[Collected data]
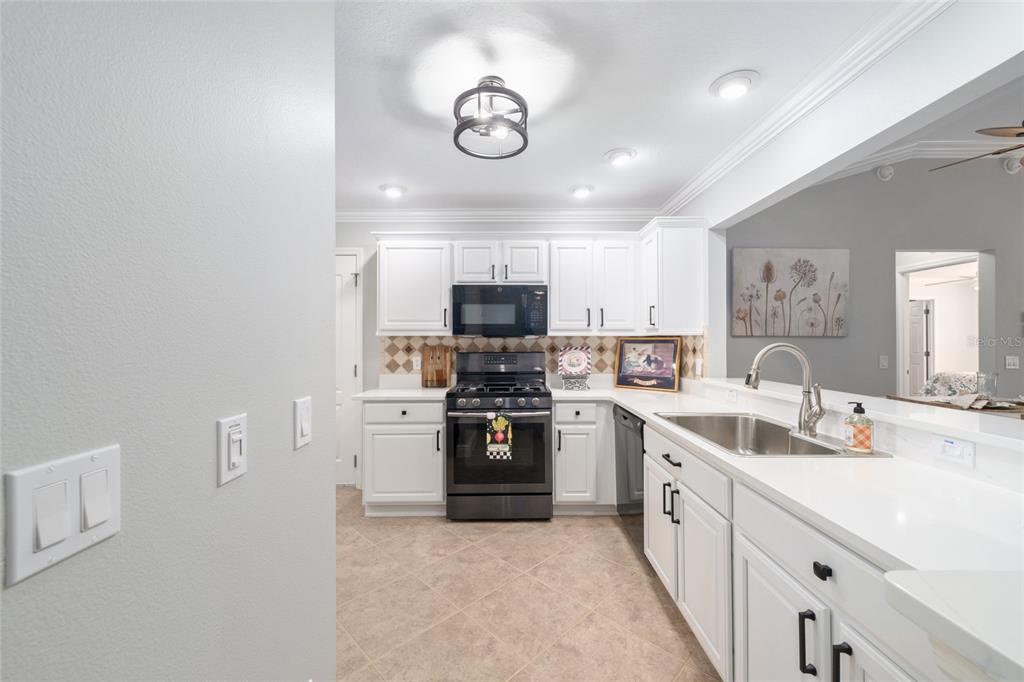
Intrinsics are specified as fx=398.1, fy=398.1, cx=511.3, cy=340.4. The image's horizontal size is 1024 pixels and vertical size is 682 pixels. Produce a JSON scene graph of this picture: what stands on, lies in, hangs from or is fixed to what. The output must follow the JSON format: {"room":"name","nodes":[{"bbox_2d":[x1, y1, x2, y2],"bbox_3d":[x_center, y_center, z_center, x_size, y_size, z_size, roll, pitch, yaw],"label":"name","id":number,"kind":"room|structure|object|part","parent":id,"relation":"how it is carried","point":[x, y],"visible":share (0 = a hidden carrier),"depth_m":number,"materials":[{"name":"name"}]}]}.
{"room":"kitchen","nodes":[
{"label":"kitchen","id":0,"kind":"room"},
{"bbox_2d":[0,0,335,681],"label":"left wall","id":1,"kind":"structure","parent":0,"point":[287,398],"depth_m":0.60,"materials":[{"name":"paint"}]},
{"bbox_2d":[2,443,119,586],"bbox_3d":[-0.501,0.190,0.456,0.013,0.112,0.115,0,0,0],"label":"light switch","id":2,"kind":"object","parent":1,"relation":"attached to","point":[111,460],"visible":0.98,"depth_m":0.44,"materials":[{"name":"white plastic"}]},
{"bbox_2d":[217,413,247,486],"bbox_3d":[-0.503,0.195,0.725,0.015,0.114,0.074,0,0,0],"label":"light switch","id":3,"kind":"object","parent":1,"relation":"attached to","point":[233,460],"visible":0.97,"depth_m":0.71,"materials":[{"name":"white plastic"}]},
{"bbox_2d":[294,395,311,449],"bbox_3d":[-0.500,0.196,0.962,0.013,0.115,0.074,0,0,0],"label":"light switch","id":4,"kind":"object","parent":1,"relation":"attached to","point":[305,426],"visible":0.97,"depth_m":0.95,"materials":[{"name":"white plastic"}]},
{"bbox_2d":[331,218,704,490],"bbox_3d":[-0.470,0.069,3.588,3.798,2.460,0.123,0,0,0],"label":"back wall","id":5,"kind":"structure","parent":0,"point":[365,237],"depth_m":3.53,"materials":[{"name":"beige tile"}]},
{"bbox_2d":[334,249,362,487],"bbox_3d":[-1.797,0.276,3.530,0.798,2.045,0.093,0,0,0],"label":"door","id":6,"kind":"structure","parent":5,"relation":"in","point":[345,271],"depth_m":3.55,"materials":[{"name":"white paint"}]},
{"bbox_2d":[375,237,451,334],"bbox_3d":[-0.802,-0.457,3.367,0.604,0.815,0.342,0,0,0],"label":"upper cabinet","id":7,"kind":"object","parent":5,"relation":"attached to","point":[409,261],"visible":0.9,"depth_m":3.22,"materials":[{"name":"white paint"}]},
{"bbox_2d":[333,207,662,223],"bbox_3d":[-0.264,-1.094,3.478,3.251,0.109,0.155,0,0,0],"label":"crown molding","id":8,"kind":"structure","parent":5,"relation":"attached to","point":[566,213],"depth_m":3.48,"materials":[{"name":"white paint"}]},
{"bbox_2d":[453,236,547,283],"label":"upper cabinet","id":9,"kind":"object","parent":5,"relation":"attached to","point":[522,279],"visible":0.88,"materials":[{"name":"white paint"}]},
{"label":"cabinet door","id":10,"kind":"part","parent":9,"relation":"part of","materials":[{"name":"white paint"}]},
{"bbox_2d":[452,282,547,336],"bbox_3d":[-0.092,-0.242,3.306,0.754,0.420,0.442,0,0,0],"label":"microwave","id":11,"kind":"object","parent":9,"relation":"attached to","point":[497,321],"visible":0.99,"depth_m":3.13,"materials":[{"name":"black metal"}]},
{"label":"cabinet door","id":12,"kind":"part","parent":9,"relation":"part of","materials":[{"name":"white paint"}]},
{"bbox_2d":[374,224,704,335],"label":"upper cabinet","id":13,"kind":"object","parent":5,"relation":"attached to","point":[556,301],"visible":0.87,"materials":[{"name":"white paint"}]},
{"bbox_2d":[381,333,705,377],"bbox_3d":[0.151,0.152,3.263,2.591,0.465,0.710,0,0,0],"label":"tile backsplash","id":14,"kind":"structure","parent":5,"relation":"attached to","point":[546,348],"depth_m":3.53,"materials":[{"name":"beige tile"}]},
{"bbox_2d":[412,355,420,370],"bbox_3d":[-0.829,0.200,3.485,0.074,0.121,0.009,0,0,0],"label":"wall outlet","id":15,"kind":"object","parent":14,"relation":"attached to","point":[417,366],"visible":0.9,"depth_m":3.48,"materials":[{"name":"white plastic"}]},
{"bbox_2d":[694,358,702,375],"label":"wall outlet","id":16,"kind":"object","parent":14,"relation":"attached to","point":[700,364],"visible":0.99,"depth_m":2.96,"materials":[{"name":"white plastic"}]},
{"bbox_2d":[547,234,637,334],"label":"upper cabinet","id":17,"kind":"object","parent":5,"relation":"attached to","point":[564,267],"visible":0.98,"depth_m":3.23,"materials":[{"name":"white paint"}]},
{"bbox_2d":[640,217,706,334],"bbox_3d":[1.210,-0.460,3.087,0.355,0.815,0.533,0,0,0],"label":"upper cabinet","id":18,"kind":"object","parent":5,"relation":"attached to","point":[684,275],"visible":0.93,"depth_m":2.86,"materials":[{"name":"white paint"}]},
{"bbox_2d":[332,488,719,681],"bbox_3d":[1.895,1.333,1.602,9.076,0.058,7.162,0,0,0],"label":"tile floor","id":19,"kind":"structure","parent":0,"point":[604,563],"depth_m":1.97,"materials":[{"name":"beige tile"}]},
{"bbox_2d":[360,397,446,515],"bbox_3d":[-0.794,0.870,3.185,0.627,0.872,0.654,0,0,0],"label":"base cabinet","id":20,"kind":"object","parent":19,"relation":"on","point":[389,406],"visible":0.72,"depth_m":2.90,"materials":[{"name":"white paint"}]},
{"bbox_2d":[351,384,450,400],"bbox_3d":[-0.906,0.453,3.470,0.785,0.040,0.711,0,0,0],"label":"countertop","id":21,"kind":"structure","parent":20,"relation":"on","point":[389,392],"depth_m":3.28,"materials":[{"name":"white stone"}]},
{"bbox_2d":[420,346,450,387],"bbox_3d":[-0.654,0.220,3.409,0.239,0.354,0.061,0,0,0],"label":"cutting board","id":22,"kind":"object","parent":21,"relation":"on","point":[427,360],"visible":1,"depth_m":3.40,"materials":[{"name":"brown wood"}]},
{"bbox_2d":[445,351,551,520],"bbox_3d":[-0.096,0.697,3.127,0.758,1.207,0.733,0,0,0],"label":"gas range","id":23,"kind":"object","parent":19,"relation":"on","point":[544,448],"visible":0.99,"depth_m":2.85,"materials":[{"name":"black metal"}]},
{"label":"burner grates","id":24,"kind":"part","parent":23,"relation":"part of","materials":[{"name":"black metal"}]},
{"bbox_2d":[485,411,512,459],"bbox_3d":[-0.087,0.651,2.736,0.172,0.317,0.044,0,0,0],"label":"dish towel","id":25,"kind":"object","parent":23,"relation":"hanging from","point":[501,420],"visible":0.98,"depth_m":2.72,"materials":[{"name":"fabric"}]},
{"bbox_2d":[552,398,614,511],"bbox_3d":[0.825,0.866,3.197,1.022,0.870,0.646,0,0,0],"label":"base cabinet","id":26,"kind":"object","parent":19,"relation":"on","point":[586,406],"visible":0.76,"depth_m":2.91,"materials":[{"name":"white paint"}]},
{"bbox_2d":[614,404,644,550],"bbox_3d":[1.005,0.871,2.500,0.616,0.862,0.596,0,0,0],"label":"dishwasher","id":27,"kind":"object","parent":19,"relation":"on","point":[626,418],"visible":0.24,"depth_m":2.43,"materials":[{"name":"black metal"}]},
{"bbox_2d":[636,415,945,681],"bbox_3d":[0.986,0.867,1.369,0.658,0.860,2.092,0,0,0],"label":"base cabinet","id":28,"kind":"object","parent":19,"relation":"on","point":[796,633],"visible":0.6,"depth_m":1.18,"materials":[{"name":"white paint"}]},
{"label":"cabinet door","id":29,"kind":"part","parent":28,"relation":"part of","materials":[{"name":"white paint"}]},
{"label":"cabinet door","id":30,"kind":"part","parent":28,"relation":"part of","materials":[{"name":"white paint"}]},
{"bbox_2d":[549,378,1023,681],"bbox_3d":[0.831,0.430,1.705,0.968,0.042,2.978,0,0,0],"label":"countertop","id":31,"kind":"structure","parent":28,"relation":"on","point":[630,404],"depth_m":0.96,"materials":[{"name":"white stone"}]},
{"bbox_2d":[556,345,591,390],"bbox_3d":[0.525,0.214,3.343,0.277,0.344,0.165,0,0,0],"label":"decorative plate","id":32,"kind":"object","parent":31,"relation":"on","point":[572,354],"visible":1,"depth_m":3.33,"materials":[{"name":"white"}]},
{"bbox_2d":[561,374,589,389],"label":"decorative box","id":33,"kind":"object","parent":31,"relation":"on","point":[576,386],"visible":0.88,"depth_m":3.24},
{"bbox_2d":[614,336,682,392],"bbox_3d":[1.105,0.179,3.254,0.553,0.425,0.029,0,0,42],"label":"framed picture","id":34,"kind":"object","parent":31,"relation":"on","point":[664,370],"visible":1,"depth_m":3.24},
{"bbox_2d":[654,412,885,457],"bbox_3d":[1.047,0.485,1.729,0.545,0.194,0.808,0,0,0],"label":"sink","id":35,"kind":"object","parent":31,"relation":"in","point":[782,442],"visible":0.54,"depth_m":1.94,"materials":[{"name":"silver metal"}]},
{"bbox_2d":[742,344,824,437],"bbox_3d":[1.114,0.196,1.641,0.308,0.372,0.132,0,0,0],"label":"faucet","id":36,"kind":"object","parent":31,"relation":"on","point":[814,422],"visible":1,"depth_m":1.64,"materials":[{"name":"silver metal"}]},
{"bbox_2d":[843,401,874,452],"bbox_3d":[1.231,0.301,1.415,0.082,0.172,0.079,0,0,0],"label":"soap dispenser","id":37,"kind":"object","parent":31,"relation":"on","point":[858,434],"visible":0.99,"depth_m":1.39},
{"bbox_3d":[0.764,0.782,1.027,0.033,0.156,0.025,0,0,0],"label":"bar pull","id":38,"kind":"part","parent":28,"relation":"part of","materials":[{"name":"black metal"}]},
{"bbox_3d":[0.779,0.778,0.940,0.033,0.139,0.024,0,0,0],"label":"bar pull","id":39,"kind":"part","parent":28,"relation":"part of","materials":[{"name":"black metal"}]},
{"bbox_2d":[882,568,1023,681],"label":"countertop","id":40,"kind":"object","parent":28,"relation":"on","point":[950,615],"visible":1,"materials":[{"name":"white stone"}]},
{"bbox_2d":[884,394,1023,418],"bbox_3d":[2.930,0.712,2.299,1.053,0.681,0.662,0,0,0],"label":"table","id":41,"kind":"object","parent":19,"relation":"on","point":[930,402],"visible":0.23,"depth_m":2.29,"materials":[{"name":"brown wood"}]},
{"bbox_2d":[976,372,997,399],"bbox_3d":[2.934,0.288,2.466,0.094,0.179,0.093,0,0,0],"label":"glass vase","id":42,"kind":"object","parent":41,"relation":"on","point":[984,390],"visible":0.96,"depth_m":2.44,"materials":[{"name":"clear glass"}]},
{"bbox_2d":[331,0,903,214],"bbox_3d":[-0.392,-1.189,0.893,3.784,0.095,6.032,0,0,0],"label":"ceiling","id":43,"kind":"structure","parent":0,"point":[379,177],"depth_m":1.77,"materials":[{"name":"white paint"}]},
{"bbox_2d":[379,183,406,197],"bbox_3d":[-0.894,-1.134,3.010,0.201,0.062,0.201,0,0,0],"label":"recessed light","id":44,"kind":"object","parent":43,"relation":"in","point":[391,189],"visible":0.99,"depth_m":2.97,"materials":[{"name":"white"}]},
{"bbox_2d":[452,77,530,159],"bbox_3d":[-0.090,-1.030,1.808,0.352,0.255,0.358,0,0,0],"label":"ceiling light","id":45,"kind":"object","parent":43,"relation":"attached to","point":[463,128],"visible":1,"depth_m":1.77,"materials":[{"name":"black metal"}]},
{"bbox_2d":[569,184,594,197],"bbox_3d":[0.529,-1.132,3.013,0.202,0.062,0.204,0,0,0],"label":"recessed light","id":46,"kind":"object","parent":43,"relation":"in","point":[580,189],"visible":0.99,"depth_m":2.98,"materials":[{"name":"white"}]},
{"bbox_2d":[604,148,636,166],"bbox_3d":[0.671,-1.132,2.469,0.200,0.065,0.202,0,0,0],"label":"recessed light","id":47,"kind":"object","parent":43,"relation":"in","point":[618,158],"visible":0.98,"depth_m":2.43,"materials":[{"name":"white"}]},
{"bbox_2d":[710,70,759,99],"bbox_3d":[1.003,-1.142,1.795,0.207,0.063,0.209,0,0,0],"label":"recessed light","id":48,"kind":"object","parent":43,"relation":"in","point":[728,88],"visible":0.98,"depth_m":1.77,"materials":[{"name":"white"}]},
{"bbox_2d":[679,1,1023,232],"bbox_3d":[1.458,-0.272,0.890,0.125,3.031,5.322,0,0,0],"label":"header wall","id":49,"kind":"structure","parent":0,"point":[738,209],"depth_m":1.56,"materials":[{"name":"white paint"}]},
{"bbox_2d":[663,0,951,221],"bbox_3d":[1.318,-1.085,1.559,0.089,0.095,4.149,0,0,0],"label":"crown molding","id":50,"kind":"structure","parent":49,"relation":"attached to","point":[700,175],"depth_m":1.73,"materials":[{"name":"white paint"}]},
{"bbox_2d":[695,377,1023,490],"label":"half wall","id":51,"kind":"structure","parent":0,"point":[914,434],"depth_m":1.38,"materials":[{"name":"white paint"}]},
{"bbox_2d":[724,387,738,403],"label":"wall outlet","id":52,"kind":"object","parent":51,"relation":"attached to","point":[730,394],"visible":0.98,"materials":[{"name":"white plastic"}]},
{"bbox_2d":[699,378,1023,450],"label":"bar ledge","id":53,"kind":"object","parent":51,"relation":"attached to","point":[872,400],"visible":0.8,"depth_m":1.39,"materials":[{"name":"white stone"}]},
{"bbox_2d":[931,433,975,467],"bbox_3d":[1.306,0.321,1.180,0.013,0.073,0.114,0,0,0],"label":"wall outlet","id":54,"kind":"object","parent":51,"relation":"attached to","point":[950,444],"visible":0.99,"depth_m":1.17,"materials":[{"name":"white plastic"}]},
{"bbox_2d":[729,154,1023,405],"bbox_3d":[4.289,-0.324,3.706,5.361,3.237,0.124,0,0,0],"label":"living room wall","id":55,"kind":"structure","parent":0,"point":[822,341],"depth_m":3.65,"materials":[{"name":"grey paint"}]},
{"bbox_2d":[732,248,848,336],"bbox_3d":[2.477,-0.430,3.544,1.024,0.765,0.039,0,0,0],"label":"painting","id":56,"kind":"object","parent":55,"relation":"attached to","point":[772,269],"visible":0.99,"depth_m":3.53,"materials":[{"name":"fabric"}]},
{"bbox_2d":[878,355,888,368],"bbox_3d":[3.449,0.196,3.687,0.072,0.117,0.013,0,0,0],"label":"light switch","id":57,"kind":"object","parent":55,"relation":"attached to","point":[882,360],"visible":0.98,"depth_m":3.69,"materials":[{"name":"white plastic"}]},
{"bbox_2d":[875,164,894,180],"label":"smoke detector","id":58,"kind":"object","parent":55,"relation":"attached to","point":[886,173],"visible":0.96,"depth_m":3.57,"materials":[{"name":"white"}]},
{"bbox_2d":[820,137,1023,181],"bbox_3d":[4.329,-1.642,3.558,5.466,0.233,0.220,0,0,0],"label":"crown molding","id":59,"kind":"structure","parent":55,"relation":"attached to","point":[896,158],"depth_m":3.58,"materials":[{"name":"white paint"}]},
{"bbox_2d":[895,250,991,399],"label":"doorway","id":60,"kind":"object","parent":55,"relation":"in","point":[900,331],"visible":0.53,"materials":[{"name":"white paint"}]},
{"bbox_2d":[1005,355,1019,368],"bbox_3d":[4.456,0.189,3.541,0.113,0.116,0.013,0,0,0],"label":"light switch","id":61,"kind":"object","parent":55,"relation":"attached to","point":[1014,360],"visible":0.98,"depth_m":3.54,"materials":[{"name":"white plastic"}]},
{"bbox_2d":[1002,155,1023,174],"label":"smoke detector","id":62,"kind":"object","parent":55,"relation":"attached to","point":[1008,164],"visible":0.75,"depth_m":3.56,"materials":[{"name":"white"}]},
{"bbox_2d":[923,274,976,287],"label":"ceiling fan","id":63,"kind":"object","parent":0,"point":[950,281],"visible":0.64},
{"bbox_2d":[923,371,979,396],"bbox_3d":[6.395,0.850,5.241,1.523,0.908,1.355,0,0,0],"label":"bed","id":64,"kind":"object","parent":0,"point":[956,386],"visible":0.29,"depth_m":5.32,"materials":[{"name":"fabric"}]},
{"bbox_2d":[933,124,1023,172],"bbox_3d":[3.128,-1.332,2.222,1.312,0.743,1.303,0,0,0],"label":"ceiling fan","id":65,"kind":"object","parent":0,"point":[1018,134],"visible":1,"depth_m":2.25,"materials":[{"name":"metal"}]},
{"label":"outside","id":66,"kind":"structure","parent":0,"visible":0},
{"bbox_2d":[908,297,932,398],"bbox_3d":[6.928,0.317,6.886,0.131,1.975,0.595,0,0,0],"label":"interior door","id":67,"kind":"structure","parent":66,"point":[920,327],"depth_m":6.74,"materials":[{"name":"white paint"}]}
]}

**Exercise aim**:
Say how many lines above hold "base", and nothing else.

**Written response**:
3